Message par Milos Miklošič le Mer 9 Nov - 20:50

ft.
Akane Ueno
« Premier pas dans la ville »
et recherche de travail


                 *je večji, kot sem si predstavljala.*

     Ses yeux écarquillé observent chaque détails avec attention. Tout à l'air tellement vrais, jusqu'à faire croire que le message d'accueil n'a été qu'un songe, qu'il est encore dans la réalité, et pourtant. Il voit l'une des grosses différences entre ici et le monde réel : la propagande. Ou l'absence de propagande. Les murs sont propres, il n'y a pas d'affiche, pas de slogan, de drapeaux. Dans les rues, pas une seul personne en uniforme militaire, pas de crieur public, protégé par des milices ou arrêté par des policiers, il n'y a pas de mur de sacs de sable à l'entrée des bâtiments, pas de véhicules blindés qui patrouillent ni de points de contrôle d'identités.

Pour la première fois, Milos se sent serein dans une rue grâce au calme ambiant. Il marche tranquillement depuis un certain temps, en visitant la ville le long des bâtiments  pour déboucher sur une grande esplanade  avec quelques arbres  autour desquels se trouvent des bancs publics, parfois par paire autour d'une table et ceux ne l'étant pas sont tournés vers l'intérieur. Le jeune homme aperçoit aussi un panneau d'affichage électronique circulaire qui tourne sur lui-même, qui repose sur une sorte de piédestal  plat. En s'en rapprochant, Milos se rend compte que c'est aussi un panneau d'affichage, réservé pour de petites annonces qui prennent la forme de feuille de papier pas plus grande que celles de type A4 et pour la plupart  rédigés par des particuliers.

Tout en continuant sa route le jeune homme adopte une allure assez lente, afin de pouvoir lire en diagonale ce qui est affiché, ce qui le fait tourner autour du panneau. Il se rend ainsi compte que l'autre face est en fait un plan de la ville, plan qui donne un grand intérêt pour Milos car il espère y trouver plus d'informations pour pouvoir s'y retrouver. Il se plante donc en face de l'écran pour regarder de plus prêt ce qui y est affiché. Il repère rapidement la mairie, la bibliothèque et le centre commerciale et ce dernier lieu intrigue le jeune diplomate, car, dans son pays natale, un centre commercial est un quartier qui se trouve en général vers le centre-ville où l'on peut trouver toutes sortes de boutiques et de manufactures, tels que des cordonniers, des épiceries, des drogueries, des ateliers de réparation d'appareils ménager. Dans sa nouvelle ville, il se doute bien qu'il ne dois pas y avoir de réparateurs et que si une chose est cassée, elle est rapidement remplacée. A moins que le réalisme de ce nouveau monde soit poussé à l'extrême. En effet, il doit se nourrir, se reposer et entretenir une hygiène correcte ... Peut être que l'on peut tomber malade.

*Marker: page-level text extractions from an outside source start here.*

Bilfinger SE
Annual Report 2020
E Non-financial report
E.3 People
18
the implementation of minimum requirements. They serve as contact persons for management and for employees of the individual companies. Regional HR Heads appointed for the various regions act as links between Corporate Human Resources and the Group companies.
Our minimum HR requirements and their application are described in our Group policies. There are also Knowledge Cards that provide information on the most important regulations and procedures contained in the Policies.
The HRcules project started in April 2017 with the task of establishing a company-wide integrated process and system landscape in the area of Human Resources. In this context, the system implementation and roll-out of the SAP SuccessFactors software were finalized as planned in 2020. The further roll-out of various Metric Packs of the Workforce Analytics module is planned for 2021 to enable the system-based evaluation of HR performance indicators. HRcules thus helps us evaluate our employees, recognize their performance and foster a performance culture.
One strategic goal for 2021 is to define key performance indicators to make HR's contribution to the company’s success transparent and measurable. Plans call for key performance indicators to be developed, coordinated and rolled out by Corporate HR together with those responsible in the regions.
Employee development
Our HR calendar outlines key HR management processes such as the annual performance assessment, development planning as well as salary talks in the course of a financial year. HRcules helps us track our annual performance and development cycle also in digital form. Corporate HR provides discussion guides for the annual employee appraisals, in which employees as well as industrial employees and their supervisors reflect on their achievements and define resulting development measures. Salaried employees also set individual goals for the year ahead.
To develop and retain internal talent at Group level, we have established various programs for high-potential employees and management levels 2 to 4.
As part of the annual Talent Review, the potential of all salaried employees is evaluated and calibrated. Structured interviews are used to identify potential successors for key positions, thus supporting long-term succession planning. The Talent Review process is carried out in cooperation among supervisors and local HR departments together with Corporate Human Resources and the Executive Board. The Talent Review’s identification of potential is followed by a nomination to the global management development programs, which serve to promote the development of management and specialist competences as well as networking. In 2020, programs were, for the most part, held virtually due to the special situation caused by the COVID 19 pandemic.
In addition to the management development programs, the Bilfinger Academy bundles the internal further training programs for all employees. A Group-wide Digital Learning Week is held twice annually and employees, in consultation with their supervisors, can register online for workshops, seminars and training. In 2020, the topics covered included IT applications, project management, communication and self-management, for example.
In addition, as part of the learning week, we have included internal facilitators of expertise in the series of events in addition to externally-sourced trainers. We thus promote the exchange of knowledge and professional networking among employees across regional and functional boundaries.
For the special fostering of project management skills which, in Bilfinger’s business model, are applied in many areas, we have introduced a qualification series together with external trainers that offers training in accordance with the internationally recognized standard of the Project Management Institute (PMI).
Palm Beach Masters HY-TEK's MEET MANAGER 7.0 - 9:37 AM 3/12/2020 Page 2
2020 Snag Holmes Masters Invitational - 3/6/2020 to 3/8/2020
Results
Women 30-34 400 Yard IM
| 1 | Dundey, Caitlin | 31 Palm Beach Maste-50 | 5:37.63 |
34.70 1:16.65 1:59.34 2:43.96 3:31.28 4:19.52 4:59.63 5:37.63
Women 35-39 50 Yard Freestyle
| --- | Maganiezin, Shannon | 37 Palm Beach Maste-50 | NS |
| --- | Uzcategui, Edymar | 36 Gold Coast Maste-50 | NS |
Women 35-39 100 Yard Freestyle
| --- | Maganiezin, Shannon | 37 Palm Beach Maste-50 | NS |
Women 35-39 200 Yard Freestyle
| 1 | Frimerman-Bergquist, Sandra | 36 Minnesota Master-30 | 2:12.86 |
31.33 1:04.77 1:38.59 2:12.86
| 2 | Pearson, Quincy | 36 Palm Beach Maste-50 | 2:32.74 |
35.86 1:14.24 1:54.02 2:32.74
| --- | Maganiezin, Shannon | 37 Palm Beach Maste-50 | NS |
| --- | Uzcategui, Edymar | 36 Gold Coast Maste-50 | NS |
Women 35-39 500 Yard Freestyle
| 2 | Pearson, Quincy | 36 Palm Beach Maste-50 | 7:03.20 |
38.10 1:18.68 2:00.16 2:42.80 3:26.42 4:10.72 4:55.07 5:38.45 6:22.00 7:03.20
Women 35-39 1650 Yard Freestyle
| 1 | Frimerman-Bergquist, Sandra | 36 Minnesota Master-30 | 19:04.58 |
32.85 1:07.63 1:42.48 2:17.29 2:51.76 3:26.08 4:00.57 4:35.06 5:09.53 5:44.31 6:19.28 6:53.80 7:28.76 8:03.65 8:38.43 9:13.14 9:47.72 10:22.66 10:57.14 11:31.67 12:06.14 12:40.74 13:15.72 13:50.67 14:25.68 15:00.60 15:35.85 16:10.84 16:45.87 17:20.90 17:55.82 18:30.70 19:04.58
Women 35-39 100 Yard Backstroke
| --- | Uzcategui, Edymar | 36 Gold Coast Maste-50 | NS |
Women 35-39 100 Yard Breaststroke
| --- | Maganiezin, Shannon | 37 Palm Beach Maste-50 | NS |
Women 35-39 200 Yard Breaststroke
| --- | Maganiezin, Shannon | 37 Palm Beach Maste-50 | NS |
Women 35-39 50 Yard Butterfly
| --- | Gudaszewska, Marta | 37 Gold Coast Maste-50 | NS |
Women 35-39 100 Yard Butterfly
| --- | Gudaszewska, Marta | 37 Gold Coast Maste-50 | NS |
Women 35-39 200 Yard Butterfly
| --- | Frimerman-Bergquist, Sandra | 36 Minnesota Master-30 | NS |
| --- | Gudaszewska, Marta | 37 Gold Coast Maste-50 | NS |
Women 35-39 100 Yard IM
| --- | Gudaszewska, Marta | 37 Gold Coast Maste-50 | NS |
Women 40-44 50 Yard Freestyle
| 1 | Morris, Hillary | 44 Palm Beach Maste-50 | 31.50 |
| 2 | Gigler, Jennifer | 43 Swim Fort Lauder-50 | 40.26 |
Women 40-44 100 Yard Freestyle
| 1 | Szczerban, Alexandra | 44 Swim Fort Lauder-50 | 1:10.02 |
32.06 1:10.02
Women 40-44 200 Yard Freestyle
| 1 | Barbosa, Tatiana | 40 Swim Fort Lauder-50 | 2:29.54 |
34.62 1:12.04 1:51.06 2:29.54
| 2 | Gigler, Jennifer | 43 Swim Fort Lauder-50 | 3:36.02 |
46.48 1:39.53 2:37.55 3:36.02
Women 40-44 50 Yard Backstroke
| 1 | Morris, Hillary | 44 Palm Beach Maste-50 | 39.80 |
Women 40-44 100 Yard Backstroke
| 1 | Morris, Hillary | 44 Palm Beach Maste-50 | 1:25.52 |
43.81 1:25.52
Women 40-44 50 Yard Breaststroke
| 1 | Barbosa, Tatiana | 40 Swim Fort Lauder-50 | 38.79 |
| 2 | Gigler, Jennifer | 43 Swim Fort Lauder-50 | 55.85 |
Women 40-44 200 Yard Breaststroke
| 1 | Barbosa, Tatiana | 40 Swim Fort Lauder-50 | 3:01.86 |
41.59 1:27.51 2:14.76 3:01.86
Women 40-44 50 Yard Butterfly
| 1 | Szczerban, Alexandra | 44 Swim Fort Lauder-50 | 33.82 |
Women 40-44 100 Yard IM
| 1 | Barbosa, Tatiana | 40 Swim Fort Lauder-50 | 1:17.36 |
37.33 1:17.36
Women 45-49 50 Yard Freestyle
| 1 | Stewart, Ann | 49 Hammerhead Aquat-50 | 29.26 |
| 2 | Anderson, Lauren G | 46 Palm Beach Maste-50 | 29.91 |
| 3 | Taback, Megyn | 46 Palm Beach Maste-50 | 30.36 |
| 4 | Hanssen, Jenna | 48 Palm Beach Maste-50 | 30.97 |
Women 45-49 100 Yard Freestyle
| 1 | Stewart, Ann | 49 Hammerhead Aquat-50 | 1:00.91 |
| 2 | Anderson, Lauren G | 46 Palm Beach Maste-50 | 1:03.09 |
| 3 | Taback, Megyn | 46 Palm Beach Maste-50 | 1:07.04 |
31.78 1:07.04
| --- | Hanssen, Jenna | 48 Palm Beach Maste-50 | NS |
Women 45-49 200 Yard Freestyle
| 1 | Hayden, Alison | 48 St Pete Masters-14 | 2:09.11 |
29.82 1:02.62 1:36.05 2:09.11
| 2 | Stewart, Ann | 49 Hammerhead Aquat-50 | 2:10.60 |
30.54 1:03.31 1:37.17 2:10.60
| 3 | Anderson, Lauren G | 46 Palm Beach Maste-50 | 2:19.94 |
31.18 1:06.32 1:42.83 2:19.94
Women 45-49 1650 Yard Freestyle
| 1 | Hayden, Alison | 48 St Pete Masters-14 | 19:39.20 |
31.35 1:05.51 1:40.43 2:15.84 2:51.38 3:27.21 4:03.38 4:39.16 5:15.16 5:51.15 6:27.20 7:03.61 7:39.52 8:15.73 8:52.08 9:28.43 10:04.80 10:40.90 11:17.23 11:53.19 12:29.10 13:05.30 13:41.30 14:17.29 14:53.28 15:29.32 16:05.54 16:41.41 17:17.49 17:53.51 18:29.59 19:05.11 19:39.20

Si c'est le cas, le meilleurs moyen de conserver une bonne santé est de se trouver un emplois, et le meilleur employeur qui puisse exister est le gouvernement actuel soit l'autorité de la ville actuellement qui siège à la mairie. Milos  prend le chemin indiqué par le plan, ce qui lui permet de voire la mairie rapidement. Mais alors qu'il se dirige à grand pas vers l'entrée, une personne a dit une étrange remarque, qui donnait l'impression à Milos que cette remarque lui est adressé, même si il n'avait pas bien comprit la phrase. S’arrêtant net, Le jeune homme se retourne, les yeux froncés, le regard tourné vers l'origine de ces paroles, en demandant de manière un peu forte " kaj pravite ? "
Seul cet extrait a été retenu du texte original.